I grunted or something, a noise like "huh," or "hmmm." I could see how such a requirement could be an issue, given that most of Rick's 'studies' here involved learning how to go off by himself into the woods and interact with nobody at all.
"So you have Charlie's vote to graduate now?"
And Rick told me about how he's decided to go to graduate school for forestry so that he can get involved in forest management and conservation. We changed our clothes, reconvened, and went back out. When we passed Charlie again, he called out to me. I stood before him.
"How are you with being alone?" he asked.
"Fine, I guess."
"You guess, or you know?"
"I guess. I mean, I'm not afraid to be alone."
"Daniel, I want you to spend two weeks by yourself in the woods, starting on the first. I'll supply you, this isn't about survival skills. I don't want you hunting. I'll designate an area for you to stay in. Afterwards, I want you to spend at least one night a week, on average, in that area, for a year. Ok?"
"This isn't about enduring loneliness. If being alone for an extended period bothers you, I'll arrange for you to have some company."
"I don't kn--does that mean I can't just have visitors whenever?"
"Correct. You're supposed to connect with the land, not have a party on top of it."
"You still have access to the gear you borrowed for the Island trip, right?"
"Good. That should be all you'll need. We'll discus details over the next few days."
"Ok? You don't have to do this."
"If I want to learn what you're trying to teach me, I do." That made him laugh.
"Daniel, you have grown eyes and you have grown ears. It is time for you to use them." He nodded another dismissal and returned to sharpening his shears. Somewhat numbly, I followed Rick into the woods to go tracking, as we had planned.

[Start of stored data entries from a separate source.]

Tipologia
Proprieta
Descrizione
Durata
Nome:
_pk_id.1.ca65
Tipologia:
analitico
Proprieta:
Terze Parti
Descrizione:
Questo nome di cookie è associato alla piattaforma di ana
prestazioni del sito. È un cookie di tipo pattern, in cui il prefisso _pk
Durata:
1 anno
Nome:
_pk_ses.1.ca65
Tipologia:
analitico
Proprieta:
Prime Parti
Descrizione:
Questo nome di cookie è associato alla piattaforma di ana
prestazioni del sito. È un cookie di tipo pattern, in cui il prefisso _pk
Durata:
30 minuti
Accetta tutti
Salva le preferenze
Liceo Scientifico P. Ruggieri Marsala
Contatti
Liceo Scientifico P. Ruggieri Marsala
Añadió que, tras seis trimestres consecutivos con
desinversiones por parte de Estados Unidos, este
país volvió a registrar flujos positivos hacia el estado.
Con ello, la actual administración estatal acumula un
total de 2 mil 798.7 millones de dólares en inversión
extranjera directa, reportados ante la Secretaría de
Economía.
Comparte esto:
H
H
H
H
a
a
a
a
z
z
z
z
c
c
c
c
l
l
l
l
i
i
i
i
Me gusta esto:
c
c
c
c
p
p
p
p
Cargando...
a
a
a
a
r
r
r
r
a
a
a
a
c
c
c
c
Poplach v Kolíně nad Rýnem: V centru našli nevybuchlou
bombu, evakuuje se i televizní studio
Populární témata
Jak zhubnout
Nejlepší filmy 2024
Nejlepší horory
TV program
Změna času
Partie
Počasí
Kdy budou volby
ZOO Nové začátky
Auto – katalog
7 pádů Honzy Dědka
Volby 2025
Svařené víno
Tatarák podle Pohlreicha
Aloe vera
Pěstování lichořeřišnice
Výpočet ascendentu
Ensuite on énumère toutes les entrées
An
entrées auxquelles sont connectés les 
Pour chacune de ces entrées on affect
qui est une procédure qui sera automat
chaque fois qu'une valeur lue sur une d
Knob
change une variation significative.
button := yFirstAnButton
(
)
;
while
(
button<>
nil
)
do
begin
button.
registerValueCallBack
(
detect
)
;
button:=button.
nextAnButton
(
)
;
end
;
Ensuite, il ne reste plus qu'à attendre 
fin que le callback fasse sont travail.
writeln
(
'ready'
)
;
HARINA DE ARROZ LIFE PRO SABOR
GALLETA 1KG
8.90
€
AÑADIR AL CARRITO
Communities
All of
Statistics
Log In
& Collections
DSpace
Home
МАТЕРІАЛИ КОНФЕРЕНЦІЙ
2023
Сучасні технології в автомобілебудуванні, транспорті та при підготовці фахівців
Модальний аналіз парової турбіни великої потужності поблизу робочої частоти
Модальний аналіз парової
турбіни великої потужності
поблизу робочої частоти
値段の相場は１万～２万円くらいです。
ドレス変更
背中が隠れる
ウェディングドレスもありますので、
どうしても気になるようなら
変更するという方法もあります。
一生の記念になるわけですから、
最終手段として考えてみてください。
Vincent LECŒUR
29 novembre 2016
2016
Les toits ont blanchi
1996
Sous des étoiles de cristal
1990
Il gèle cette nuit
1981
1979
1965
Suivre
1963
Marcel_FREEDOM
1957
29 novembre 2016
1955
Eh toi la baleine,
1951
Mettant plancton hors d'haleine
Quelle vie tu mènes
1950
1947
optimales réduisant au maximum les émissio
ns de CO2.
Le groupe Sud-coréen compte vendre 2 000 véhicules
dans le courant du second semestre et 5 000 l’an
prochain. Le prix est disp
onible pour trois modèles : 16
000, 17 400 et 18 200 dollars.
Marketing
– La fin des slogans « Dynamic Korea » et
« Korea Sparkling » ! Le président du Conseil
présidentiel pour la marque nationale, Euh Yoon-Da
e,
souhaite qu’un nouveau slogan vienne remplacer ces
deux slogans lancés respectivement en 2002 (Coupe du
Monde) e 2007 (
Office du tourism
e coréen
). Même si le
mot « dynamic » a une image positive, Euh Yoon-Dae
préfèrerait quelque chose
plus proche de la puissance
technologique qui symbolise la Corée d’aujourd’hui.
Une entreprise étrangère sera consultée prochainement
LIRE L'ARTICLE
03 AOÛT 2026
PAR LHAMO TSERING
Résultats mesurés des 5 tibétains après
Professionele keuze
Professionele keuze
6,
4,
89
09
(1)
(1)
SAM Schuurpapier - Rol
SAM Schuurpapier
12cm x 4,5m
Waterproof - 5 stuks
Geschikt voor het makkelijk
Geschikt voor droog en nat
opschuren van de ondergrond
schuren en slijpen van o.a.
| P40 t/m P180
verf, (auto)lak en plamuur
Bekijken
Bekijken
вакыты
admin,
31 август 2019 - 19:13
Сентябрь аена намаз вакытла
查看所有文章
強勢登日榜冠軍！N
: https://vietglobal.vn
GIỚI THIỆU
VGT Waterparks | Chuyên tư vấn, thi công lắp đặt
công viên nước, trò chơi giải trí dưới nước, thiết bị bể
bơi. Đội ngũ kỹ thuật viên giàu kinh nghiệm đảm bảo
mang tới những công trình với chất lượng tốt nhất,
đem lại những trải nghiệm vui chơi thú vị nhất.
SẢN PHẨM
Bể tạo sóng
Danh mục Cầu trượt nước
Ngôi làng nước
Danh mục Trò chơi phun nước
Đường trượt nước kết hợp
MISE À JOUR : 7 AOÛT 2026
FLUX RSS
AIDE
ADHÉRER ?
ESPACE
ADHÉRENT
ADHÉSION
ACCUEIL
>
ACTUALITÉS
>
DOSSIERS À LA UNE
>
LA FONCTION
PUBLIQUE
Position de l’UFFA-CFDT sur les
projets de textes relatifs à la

The long drought of assignments from Charlie has ended. He has decided to start making my life difficult again.
That was a few days ago. What occurs to me most obviously is that this is the thing he's been preparing me to do, that all the other assignments were a training, of sorts, for this. But what is this assignment for? I'm not going to ask--around here, a lot of lessons are the sort that contains some necessary element of surprise or discovery, and if you know how they're supposed to work they don't.
And this is why he asked me not to take any classes this semester--to leave my schedule free for two weeks. I've already called my boss at the landscaping company, and he knows Charlie so it was easy to get the time off, but two weeks of classes would have been difficult or impossible to make up.